#### INPUT ####
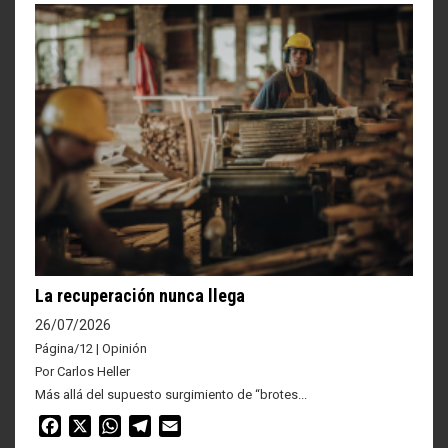
La recuperación nunca llega
26/07/2026
Página/12 | Opinión
Por Carlos Heller
Más allá del supuesto surgimiento de “brotes...
Facebook
X
WhatsApp
Telegram
Email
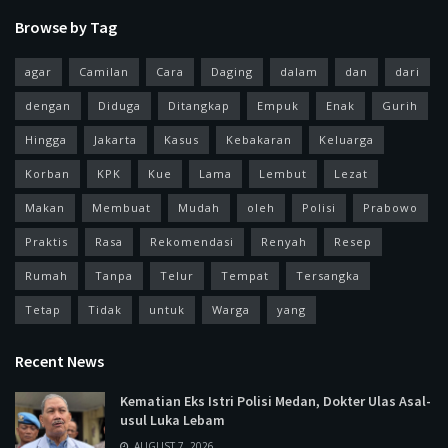
Browse by Tag
agar
Camilan
Cara
Daging
dalam
dan
dari
dengan
Diduga
Ditangkap
Empuk
Enak
Gurih
Hingga
Jakarta
Kasus
Kebakaran
Keluarga
Korban
KPK
Kue
Lama
Lembut
Lezat
Makan
Membuat
Mudah
oleh
Polisi
Prabowo
Praktis
Rasa
Rekomendasi
Renyah
Resep
Rumah
Tanpa
Telur
Tempat
Tersangka
Tetap
Tidak
untuk
Warga
yang
Recent News
Kematian Eks Istri Polisi Medan, Dokter Ulas Asal-
usul Luka Lebam
AUGUST 7, 2026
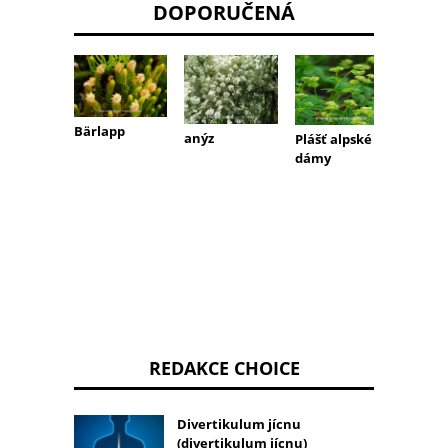
DOPORUČENÁ
Bärlapp
anýz
Plášť alpské
dámy
Skute
beton
REDAKCE CHOICE
Divertikulum jícnu
(divertikulum jícnu)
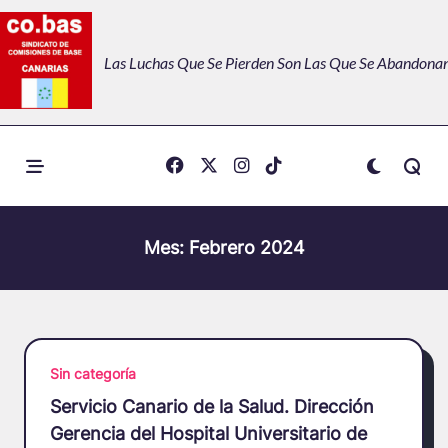
Skip
to
Las Luchas Que Se Pierden Son Las Que Se Abandonan
content
Mes:
Febrero 2024
Sin categoría
Servicio Canario de la Salud. Dirección
Gerencia del Hospital Universitario de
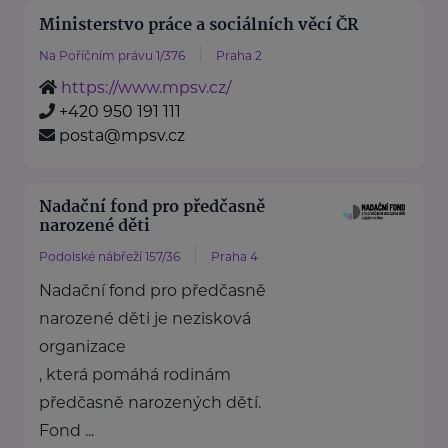
Ministerstvo práce a sociálních věcí ČR
Na Poříčním právu 1/376
Praha 2
https://www.mpsv.cz/
+420 950 191 111
posta@mpsv.cz
Nadační fond pro předčasně
narozené děti
Podolské nábřeží 157/36
Praha 4
Nadační fond pro předčasně
narozené děti je nezisková
organizace
, která pomáhá rodinám
předčasně narozených dětí.
Fond ...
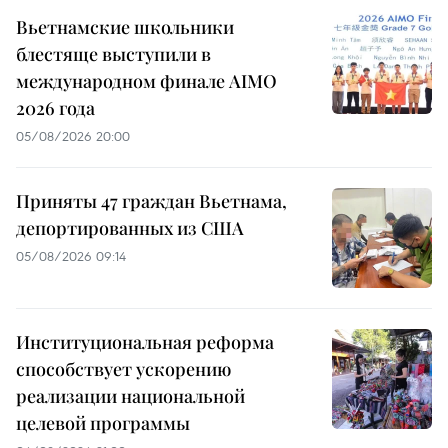
Вьетнамские школьники
блестяще выступили в
международном финале AIMO
2026 года
05/08/2026 20:00
Приняты 47 граждан Вьетнама,
депортированных из США
05/08/2026 09:14
Институциональная реформа
способствует ускорению
реализации национальной
целевой программы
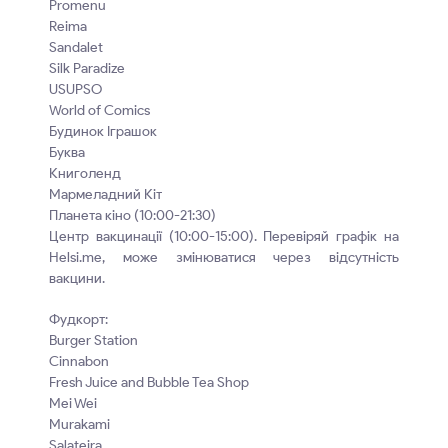
Promenu
Reima
Sandalet
Silk Paradize
USUPSO
World of Comics
Будинок Іграшок
Буква
Книголенд
Мармеладний Кіт
Планета кіно (10:00-21:30)
Центр вакцинації (10:00-15:00). Перевіряй графік на
Helsi.me, може змінюватися через відсутність
вакцини.
Фудкорт:
Burger Station
Cinnabon
Fresh Juice and Bubble Tea Shop
Mei Wei
Murakami
Salateira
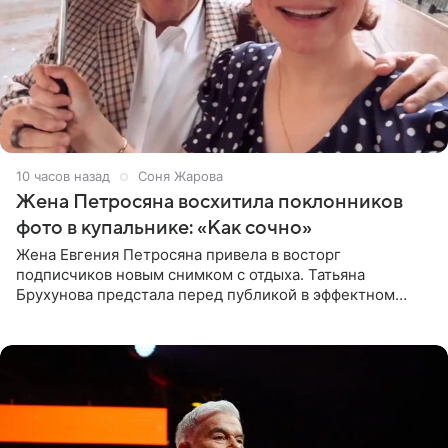
10 часов назад
Соня Жарова
Жена Петросяна восхитила поклонников
фото в купальнике: «Как сочно»
Жена Евгения Петросяна привела в восторг
подписчиков новым снимком с отдыха. Татьяна
Брухунова предстала перед публикой в эффектном
черно-сиреневом монокини, позируя прямо в бассейне.
«Ох, как сочно», «Татьяна,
####
◆ PROMPT ◆
Write out every line of text in the records word for word, and leave the pictures out of your answer.

◆ TASK SOLUTION ◆
La recuperación nunca llega
26/07/2026
Página/12 | Opinión
Por Carlos Heller
Más allá del supuesto surgimiento de “brotes...
Facebook
X
WhatsApp
Telegram
Email
Browse by Tag
agar
Camilan
Cara
Daging
dalam
dan
dari
dengan
Diduga
Ditangkap
Empuk
Enak
Gurih
Hingga
Jakarta
Kasus
Kebakaran
Keluarga
Korban
KPK
Kue
Lama
Lembut
Lezat
Makan
Membuat
Mudah
oleh
Polisi
Prabowo
Praktis
Rasa
Rekomendasi
Renyah
Resep
Rumah
Tanpa
Telur
Tempat
Tersangka
Tetap
Tidak
untuk
Warga
yang
Recent News
Kematian Eks Istri Polisi Medan, Dokter Ulas Asal-
usul Luka Lebam
AUGUST 7, 2026
DOPORUČENÁ
Bärlapp
anýz
Plášť alpské
dámy
Skute
beton
REDAKCE CHOICE
Divertikulum jícnu
(divertikulum jícnu)
Skip
to
Las Luchas Que Se Pierden Son Las Que Se Abandonan
content
Mes:
Febrero 2024
Sin categoría
Servicio Canario de la Salud. Dirección
Gerencia del Hospital Universitario de
Ministerstvo práce a sociálních věcí ČR
Na Poříčním právu 1/376
Praha 2
https://www.mpsv.cz/
+420 950 191 111
posta@mpsv.cz
Nadační fond pro předčasně
narozené děti
Podolské nábřeží 157/36
Praha 4
Nadační fond pro předčasně
narozené děti je nezisková
organizace
, která pomáhá rodinám
předčasně narozených dětí.
Fond ...
Вьетнамские школьники
блестяще выступили в
международном финале AIMO
2026 года
05/08/2026 20:00
Приняты 47 граждан Вьетнама,
депортированных из США
05/08/2026 09:14
Институциональная реформа
способствует ускорению
реализации национальной
целевой программы
Promenu
Reima
Sandalet
Silk Paradize
USUPSO
World of Comics
Будинок Іграшок
Буква
Книголенд
Мармеладний Кіт
Планета кіно (10:00-21:30)
Центр вакцинації (10:00-15:00). Перевіряй графік на
Helsi.me, може змінюватися через відсутність
вакцини.
Фудкорт:
Burger Station
Cinnabon
Fresh Juice and Bubble Tea Shop
Mei Wei
Murakami
Salateira
10 часов назад
Соня Жарова
Жена Петросяна восхитила поклонников
фото в купальнике: «Как сочно»
Жена Евгения Петросяна привела в восторг
подписчиков новым снимком с отдыха. Татьяна
Брухунова предстала перед публикой в эффектном
черно-сиреневом монокини, позируя прямо в бассейне.
«Ох, как сочно», «Татьяна,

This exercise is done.